Scontro istituzionale in assenza di una norma nazionale. La Regione difende la propria iniziativa, mentre il Parlamento riapre il dibattito su una legge attesa da anni.
Il Consiglio dei ministri ha deciso di impugnare la legge approvata dalla Regione Toscana in materia di suicidio medicalmente assistito, riaccendendo il dibattito politico e giuridico su uno dei temi più delicati della bioetica contemporanea. Una mossa che arriva in assenza di una normativa nazionale, nonostante le sollecitazioni della Corte Costituzionale, che con le sentenze n. 242 del 2019 e n. 135 del 2024 ha riconosciuto alle Regioni la possibilità di legiferare in materia, nei limiti definiti dalla giurisprudenza.
La legge toscana si fonda proprio su quelle pronunce e prevede la possibilità di accedere al suicidio medicalmente assistito per chi soffre di una patologia irreversibile, vive condizioni di sofferenza fisica o psicologica ritenute intollerabili, è dipendente da trattamenti di sostegno vitale e possiede piena capacità di intendere e volere. A garantire il rispetto di tali condizioni, la normativa istituisce una Commissione multidisciplinare – composta da medici, psicologi ed esperti legali – incaricata di valutare entro 20 giorni ogni singolo caso.

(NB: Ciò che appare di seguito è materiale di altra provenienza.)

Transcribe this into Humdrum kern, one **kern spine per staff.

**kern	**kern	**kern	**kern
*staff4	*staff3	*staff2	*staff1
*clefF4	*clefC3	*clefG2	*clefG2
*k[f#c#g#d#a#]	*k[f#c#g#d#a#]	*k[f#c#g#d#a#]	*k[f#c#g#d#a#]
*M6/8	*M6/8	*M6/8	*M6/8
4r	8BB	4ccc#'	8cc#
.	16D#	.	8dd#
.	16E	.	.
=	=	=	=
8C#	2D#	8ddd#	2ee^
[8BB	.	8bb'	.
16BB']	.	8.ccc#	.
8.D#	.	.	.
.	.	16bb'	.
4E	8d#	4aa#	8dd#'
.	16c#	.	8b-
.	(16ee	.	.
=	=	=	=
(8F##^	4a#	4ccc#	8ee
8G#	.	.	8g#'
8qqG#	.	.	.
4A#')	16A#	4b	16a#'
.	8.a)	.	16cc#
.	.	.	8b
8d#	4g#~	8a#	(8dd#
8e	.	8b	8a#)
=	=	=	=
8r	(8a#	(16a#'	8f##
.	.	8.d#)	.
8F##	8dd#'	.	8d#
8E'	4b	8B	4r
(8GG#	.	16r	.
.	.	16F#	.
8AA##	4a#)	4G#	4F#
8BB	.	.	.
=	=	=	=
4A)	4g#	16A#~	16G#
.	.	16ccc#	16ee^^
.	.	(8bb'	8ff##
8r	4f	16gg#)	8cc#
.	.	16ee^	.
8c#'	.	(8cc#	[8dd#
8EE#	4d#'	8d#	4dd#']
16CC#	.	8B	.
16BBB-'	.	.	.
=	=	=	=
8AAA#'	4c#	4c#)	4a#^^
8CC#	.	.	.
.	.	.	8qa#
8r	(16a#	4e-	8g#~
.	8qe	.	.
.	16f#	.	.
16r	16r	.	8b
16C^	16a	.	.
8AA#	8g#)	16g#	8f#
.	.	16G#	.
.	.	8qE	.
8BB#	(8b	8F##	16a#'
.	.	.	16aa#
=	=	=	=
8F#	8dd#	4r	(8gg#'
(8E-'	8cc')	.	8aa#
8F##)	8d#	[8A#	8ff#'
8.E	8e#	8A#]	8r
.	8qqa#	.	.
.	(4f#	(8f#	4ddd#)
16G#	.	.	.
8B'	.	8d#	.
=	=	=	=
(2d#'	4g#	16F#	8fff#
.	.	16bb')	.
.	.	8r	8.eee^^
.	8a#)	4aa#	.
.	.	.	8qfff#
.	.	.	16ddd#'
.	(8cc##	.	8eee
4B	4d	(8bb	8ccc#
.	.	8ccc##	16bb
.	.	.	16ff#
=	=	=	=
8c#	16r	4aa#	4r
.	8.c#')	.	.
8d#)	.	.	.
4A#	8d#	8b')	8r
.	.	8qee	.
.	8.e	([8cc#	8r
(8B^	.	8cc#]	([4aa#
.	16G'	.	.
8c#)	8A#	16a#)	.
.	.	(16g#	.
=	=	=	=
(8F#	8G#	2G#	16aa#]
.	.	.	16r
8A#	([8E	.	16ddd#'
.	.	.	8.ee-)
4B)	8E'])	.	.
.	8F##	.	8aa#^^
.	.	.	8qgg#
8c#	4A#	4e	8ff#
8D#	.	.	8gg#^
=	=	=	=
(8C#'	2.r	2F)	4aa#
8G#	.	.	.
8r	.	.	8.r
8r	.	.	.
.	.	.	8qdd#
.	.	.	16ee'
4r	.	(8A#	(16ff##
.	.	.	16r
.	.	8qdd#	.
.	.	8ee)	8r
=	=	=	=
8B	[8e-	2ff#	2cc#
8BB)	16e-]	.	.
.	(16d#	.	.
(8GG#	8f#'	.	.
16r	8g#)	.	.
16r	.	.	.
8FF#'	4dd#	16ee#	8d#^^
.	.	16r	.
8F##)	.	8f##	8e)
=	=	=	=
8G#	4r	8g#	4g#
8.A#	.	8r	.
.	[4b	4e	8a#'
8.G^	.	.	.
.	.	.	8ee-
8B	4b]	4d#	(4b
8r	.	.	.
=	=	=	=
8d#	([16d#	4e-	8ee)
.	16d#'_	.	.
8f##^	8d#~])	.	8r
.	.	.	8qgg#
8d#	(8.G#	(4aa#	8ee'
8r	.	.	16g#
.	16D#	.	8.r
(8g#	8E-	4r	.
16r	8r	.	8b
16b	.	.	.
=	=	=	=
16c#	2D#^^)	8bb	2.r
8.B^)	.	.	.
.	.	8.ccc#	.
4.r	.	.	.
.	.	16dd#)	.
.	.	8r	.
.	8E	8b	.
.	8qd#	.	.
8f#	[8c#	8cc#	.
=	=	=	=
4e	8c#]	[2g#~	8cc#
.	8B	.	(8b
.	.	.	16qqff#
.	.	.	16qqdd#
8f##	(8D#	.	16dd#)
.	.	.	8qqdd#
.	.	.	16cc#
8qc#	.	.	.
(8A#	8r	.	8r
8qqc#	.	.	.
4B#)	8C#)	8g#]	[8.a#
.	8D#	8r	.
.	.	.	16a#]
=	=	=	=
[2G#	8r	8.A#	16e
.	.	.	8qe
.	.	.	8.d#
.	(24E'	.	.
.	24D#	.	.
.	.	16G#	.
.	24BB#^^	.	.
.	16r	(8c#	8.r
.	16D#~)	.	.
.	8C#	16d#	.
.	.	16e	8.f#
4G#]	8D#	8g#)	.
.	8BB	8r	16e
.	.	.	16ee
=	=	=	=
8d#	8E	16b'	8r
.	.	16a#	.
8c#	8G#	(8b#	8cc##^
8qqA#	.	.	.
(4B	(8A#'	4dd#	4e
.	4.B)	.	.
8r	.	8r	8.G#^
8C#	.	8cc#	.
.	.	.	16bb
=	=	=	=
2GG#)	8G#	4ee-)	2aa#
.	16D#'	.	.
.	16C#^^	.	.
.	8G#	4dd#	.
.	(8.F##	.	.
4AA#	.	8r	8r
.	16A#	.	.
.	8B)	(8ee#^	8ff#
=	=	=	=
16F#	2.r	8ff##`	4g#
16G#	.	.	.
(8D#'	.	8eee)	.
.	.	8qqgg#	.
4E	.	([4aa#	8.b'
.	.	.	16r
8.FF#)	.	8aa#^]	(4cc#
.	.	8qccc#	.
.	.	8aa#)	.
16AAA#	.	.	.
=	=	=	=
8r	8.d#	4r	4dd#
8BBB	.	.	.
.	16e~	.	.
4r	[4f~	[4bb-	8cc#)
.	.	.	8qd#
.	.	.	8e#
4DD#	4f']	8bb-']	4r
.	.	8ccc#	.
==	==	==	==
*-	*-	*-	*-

A sollevare un duro giudizio sulla decisione del Governo è stato il presidente della Regione Toscana, Eugenio Giani, che ha definito “paradossale” l’intervento dell’esecutivo. «È paradossale che, invece di lavorare su una legge nazionale attesa da anni, il Governo scelga di ostacolare chi si è impegnato per attuare quanto stabilito dalla Corte. Difenderemo con determinazione la nostra legge, certi di aver agito nel rispetto della legalità, della Costituzione e, soprattutto, delle persone», ha detto Giani.
Nel frattempo, dopo mesi di stallo, il Parlamento è tornato a occuparsi della questione. In Senato si lavora a un nuovo testo base che dovrebbe fungere da punto di partenza per il confronto tra i gruppi politici e per la presentazione di emendamenti. L’assenza di una legge nazionale, che ormai dura da anni, continua a creare disomogeneità sul territorio e a lasciare i cittadini in balia di incertezze giuridiche. La Toscana, come già aveva fatto l’Emilia Romagna, ha scelto di intervenire, ma lo scontro istituzionale resta aperto.